CVDDL · Answer 44 · Fri Aug 04 2023 05:35:52 GMT+0800 (China Standard Time)

@AlonzoLeeeooo 感谢回答。我用64张卡， batchsize每张卡4，训练了大概200k iterations，大概一周。出现了几个问题，scale_lr=True开始不久就直接崩了，输出只有noise。另一个问题是训练iterations越多，生成的背景就越简单。这个我百思不得其解。我用的是stable-diffusion的官方代码，Unet的input channel是9， autoencoder输出channel是4。
你提到的“scale_lr没记错的话是根据你的训练用的显卡数量把lr平均”，我看code好像是直接lrbatchsize#GPs。这样原先5e-5d的lr，累积后就是1.28e-3，模型好像有点敏感。另外， finetune过程中，clip是用同一lr一起fine-tune吗？

USTC-liuchang · Answer 45 · Sat Aug 05 2023 14:21:38 GMT+0800 (China Standard Time)

@AlonzoLeeeooo 感谢回答。我用64张卡， batchsize每张卡4，训练了大概200k iterations，大概一周。出现了几个问题，scale_lr=True开始不久就直接崩了，输出只有noise。另一个问题是训练iterations越多，生成的背景就越简单。这个我百思不得其解。我用的是stable-diffusion的官方代码，Unet的input channel是9， autoencoder输出channel是4。
你提到的“scale_lr没记错的话是根据你的训练用的显卡数量把lr平均”，我看code好像是直接lrbatchsize#GPs。这样原先5e-5d的lr，累积后就是1.28e-3，模型好像有点敏感。另外， finetune过程中，clip是用同一lr一起fine-tune吗？

是在Places2上做的训练吗？diffusion比较吃数据量，太小的数据集可能会做不好。按理来说这个设定应该能得到一个初步结果，建议你最好检查一下有没有bug，scale_lr 这个是我记错了，不过1.28e-3可能有点大了，训练可能会飞很正常。
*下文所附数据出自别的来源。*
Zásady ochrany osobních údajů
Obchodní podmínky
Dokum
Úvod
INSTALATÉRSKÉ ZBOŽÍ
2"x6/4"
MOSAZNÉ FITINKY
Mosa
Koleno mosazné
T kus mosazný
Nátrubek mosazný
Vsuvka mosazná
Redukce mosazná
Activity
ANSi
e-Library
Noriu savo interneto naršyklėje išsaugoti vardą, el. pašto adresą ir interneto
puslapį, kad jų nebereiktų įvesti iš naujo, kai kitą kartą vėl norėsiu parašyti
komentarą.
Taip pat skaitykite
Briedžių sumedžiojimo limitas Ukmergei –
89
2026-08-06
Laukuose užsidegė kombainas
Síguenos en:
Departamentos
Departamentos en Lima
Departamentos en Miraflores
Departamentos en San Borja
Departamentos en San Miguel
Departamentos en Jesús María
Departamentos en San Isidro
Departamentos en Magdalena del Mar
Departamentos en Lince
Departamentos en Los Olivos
训inpainting不用clip吧，你用的config文件是inpaint_big那个吗？

CVDDL · Answer 46 · Mon Aug 07 2023 19:00:39 GMT+0800 (China Standard Time)
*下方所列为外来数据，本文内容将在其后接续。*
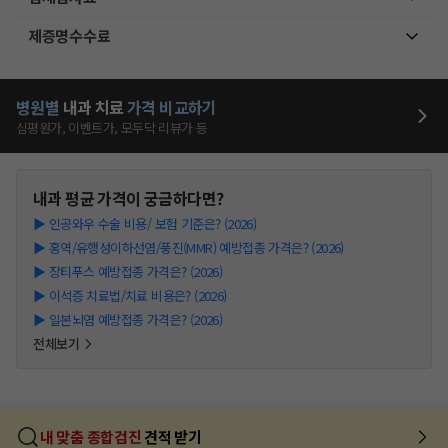
제증명수수료
병원별
내과
치료
가격 비교하기
심평원가, 이벤트가, 모두닥 리뷰가 등
내과
평균 가격이 궁금하다면?
▶
인공와우 수술 비용/ 보험 기준은? (2026)
▶
홍역/유행성이하선염/풍진(MMR) 예방접종 가격은? (2026)
▶
장티푸스 예방접종 가격은? (2026)
▶
이석증 치료법/치료 비용은? (2026)
▶
일본뇌염 예방접종 가격은? (2026)
전체보기
내 맞춤 종합검진
견적 받기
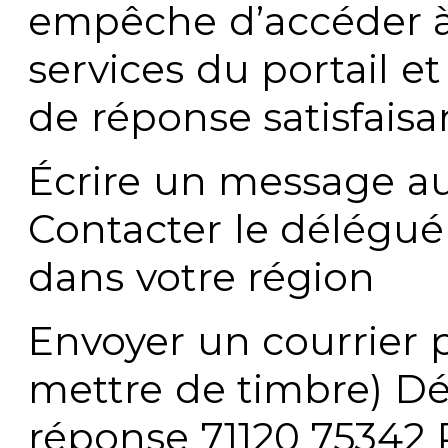
empêche d’accéder à
services du portail e
de réponse satisfaisa
Écrire un message au
Contacter le délégué
dans votre région
Envoyer un courrier p
mettre de timbre) Dé
réponse 71120 75342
@AlonzoLeeeooo 感谢回答。我用64张卡， batchsize每张卡4，训练了大概200k iterations，大概一周。出现了几个问题，scale_lr=True开始不久就直接崩了，输出只有noise。另一个问题是训练iterations越多，生成的背景就越简单。这个我百思不得其解。我用的是stable-diffusion的官方代码，Unet的input channel是9， autoencoder输出channel是4。
你提到的“scale_lr没记错的话是根据你的训练用的显卡数量把lr平均”，我看code好像是直接lr_batchsize_#GPs。这样原先5e-5d的lr，累积后就是1.28e-3，模型好像有点敏感。另外， finetune过程中，clip是用同一lr一起fine-tune吗？

是在Places2上做的训练吗？diffusion比较吃数据量，太小的数据集可能会做不好。按理来说这个设定应该能得到一个初步结果，建议你最好检查一下有没有bug，scale_lr 这个是我记错了，不过1.28e-3可能有点大了，训练可能会飞很正常。训inpainting不用clip吧，你用的config文件是inpaint_big那个吗？

我用的stable diffusion model v2的模型，inpainting的输入包括了text。我在laion 4.5 dataset上训练的。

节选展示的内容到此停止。